§ **PROBLEM TO WORK ON**
Could you retype the material below, from the line containing "ksis I Forvaltningsforskningen: Potentialer, Barrierer" through its final line, and leave the pictures out?

§ **RAW DATA**
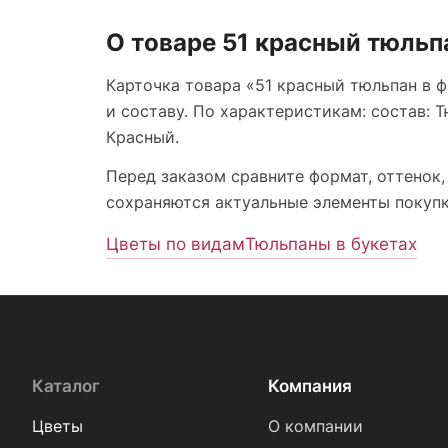
О товаре 51 красный тюльп
Карточка товара «51 красный тюльпан в 
и составу. По характеристикам: состав: Тю
Красный.
Перед заказом сравните формат, оттенок,
сохраняются актуальные элементы покупки
Цветы по видам
Тюльпаны в букетах
Каталог
Компания
Цветы
О компании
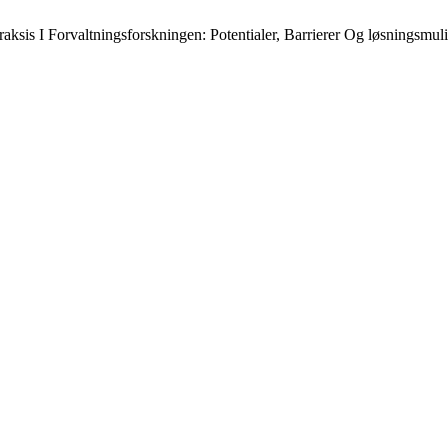
ksis I Forvaltningsforskningen: Potentialer, Barrierer Og løsningsmul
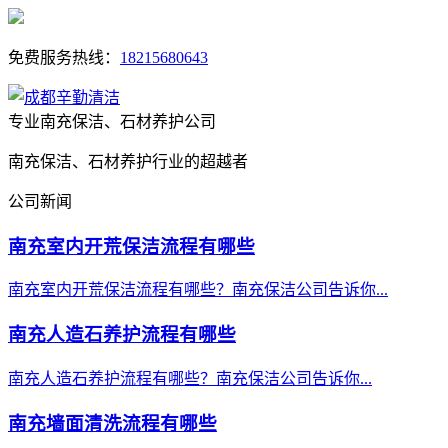
免费服务热线：
18215680643
专业南充保洁、石材养护公司
南充保洁、石材养护行业的超越者
公司新闻
南充室内开荒保洁流程有哪些
南充室内开荒保洁流程有哪些？南充保洁公司告诉你...
南充人造石养护流程有哪些
南充人造石养护流程有哪些？南充保洁公司告诉你...
南充墙面清洗流程有哪些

§ **ANSWER TO THIS PROBLEM**
ksis I Forvaltningsforskningen: Potentialer, Barrierer Og løsningsmul
免费服务热线：
18215680643
专业南充保洁、石材养护公司
南充保洁、石材养护行业的超越者
公司新闻
南充室内开荒保洁流程有哪些
南充室内开荒保洁流程有哪些？南充保洁公司告诉你...
南充人造石养护流程有哪些
南充人造石养护流程有哪些？南充保洁公司告诉你...
南充墙面清洗流程有哪些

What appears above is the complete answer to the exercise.